It can be understood that the corrected rotation pose is the second rotation correction pose, and the second rotation correction pose is smoothed, and the specific content can refer to step S607, which is not described herein.

S708: and carrying out smoothing treatment on the corrected horizontal displacement gesture.

It can be appreciated that the specific content can refer to step S404, step S506 and step S608, and will not be described herein.

S709: and performing image deformation processing.

It can be appreciated that the specific details refer to step S404, step S507 and step S609, and will not be described herein.

S710: an image frame is output.

Specifically, the image frame after the image distortion processing is output.

The embodiment of the application also provides a video anti-shake method, please refer to fig. 8, fig. 8 is a flow chart of another video anti-shake method provided by the embodiment of the application, the method includes but is not limited to the following steps:

s801: data is acquired.

It is understood that the terminal may acquire data through the first sensor and the second sensor, the data including the first sensor data and the second sensor data; the first sensor data and the second sensor data are used for pose estimation; the pose is used for representing the conversion relation between the world coordinate system and the camera coordinate system; the first sensor data includes event camera data; the second sensor data includes an image sequence, IMU data, and depth data.

It is understood that the first sensor includes, but is not limited to, an event camera, and the second sensor includes, but is not limited to, a camera head, an IMU, and a depth sensor; the event camera data includes an event stream representing a change in brightness of an image pixel; the image sequence comprises a series of image frames; the IMU data may include a rotation angle of an x-axis, a rotation angle of a y-axis, and a rotation angle of a z-axis; the depth data may comprise depth information, which in one embodiment of the application comprises a depth map.

S802: a second rotational position is determined.

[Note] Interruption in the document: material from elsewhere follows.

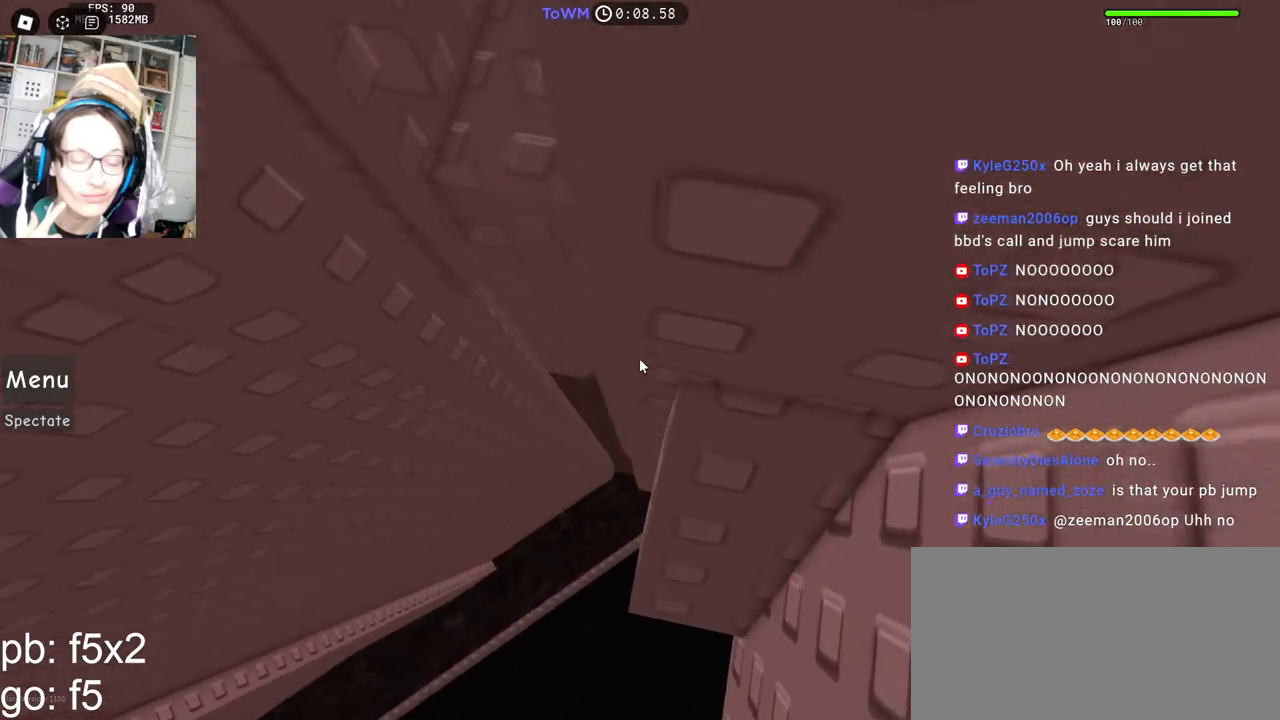
{"keys": ["w"], "mouse": ["right"], "events": [[17, "shift", "down"], [134, "w", "down"], [150, "shift", "up"], [317, "w", "up"], [500, "w", "down"]]}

It can be appreciated that the specific content can refer to step S602, and will not be described herein.

S803: a third rotational pose is determined.

It can be appreciated that the specific content can refer to step S702, and will not be described herein.

S804: a first translational and rotational pose is determined.

It can be understood that the specific content refers to step S502, step S603 and step S703, which are not described herein.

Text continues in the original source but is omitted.